(Beginning of STORED DATA)
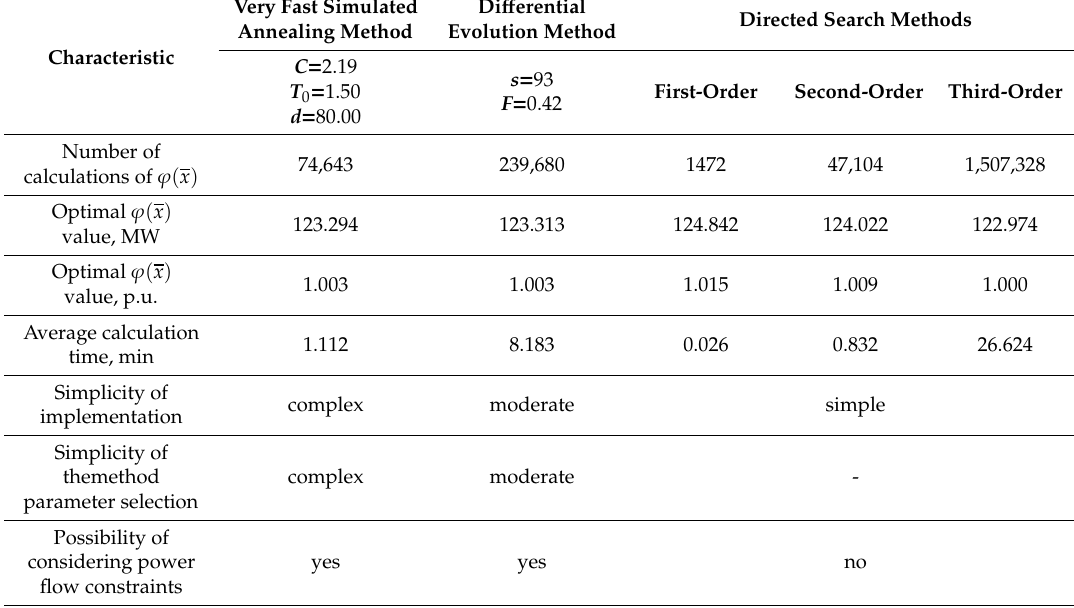
Table 6. Maintenance scheduling results for the second test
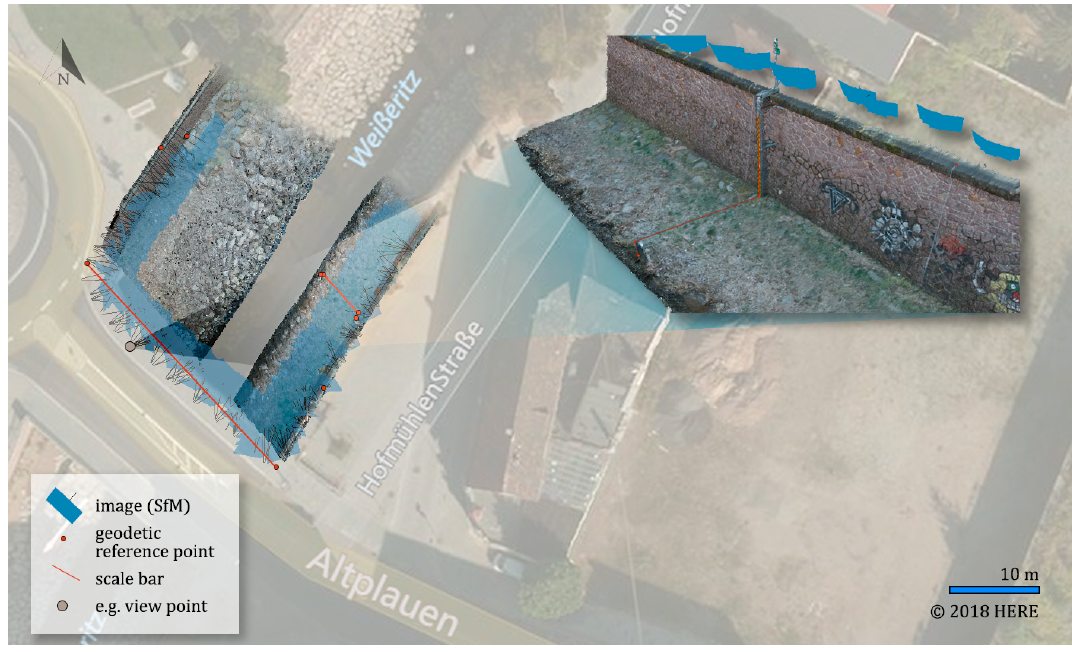
Figure 2. Study region Weißeritz in Dresden, Altplauen: SfM configuration with 3D point cloud overlay (left) and detail shot (right) close to a official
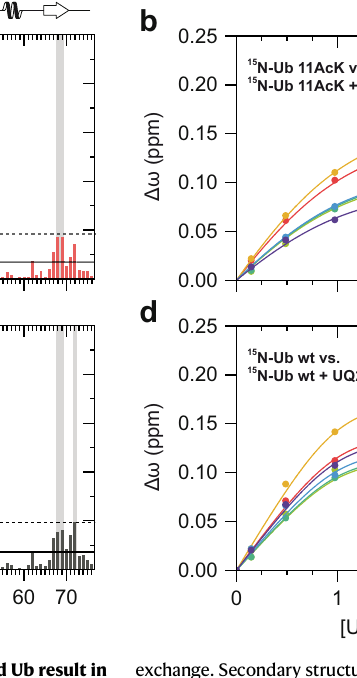
exchange. Secondary structural elements are depicted on the top of the graph according to the NMR solution structure of nonmodi fi ed Ub (PDB ID 1D3Z) 79 ; the positionof11AcKisindicatedbyanarrowin a . b , d Individualbindingisothermsare shownfortheresiduesthatwereincludedintotheglobal fi ttingprocedureinorder to determine the dissociation constant of the complex of UQ2-UBA with Ub 11AcK ( b ) and nonmodi fi ed Ub ( d ), with a concentration ofUb11AcKand Ub of c =33 µ M. The corresponding K d values are provided in the text and in Supplementary Fig. 5. Source data are provided as a Source Data fi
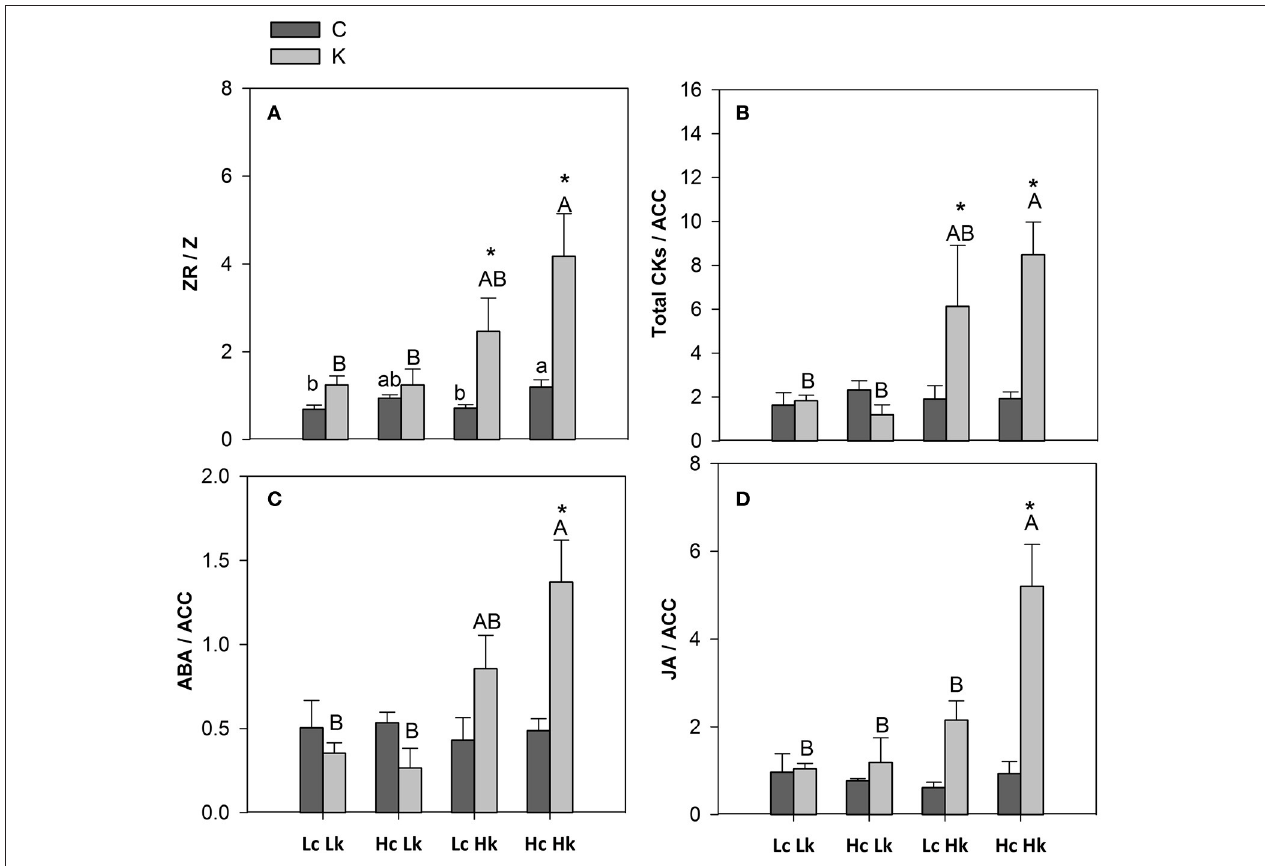
FIGURE 6 | Hormonal ZR/Z (A) , total CKs/ACC (B) , ABA/ACC and JA/ACC (D) ratios in the root xylem sap of the scion ( Solanum lycopersicum cv. Boludo F1) grafted onto a population of recombinant inbred lines (RILs) from a cross between Solanum lycopersicum × Solanum pimpinellifolium with high ( H ) or low ( L ) vigor growing under control ( c ) and low K ( k ) conditions during 48 days. Different letters indicate significant differences among graft combinations ( n = 12, P < 0.05) within each treatment. *indicate significant differences between control and low-K treated plants according to the Tuckey test ( P <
(End of STORED DATA)
DESCRIPTION OF THE TASK: Say how many lines in the data hold the string "test", and write nothing else.

THE COMPLETED TASK: 2